"One hundred percent of children are touched by bullying as a victim, perpetrator or bystander," says Dr. Meline Kevorkian, author of book, '101 Facts About Bullying: What Everyone Should Know'.
"In a recent study, 77 percent of students said they have been bullied and 14 percent of those who have been bullied said they have experienced severe reactions to the abuse," she says.
"Bullying is a reality that must be recognized and addressed. It is not simply a part of growing up," she adds.
The first "and most crucial" step to bullying prevention and promoting peace is to separate the myths and facts, she writes in the book, which breaks down what research says about bullying and its effects.
Some highlights are: children can be both bullies and victims.
"Although there is a tendency to categorize, we must realize that students may be a victim in a given circumstance and a bully in another," she writes.
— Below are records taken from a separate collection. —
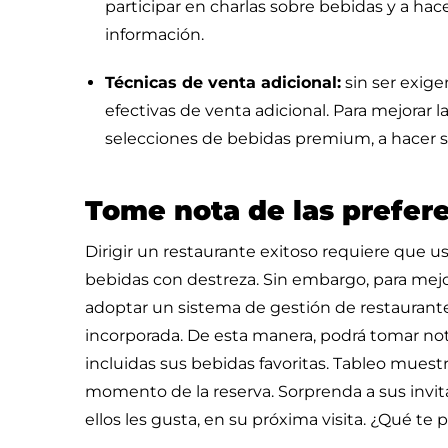
participar en charlas sobre bebidas y a ha
información.
Técnicas de venta adicional:
sin ser exige
efectivas de venta adicional. Para mejorar l
selecciones de bebidas premium, a hacer su
Tome nota de las prefere
Dirigir un restaurante exitoso requiere que us
bebidas con destreza. Sin embargo, para mejor
adoptar un sistema de gestión de restauran
incorporada. De esta manera, podrá tomar nota
incluidas sus bebidas favoritas. Tableo muest
momento de la reserva. Sorprenda a sus invita
ellos les gusta, en su próxima visita. ¿Qué te p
"Sometimes when a bullied student is otherwise unable to stop the bullying, the victim may in turn exhibit those behaviors to others," she added.
Also, students who fight back are more likely to be victimized.
"We should not tell students to fight back against bullies. The cycle of bullying and victimization is reinforced when the victim responds aggressively. Mediation between the bully and victim is not possible; in a true case of bullying, putting them together to work out their problems would simply revictimize the victim," she says.
Bullying can be a prelude to more serious bad behavior.
"The evidence is clear that bullies, when allowed to continue, will escalate their behavior as they get older," she writes in her book.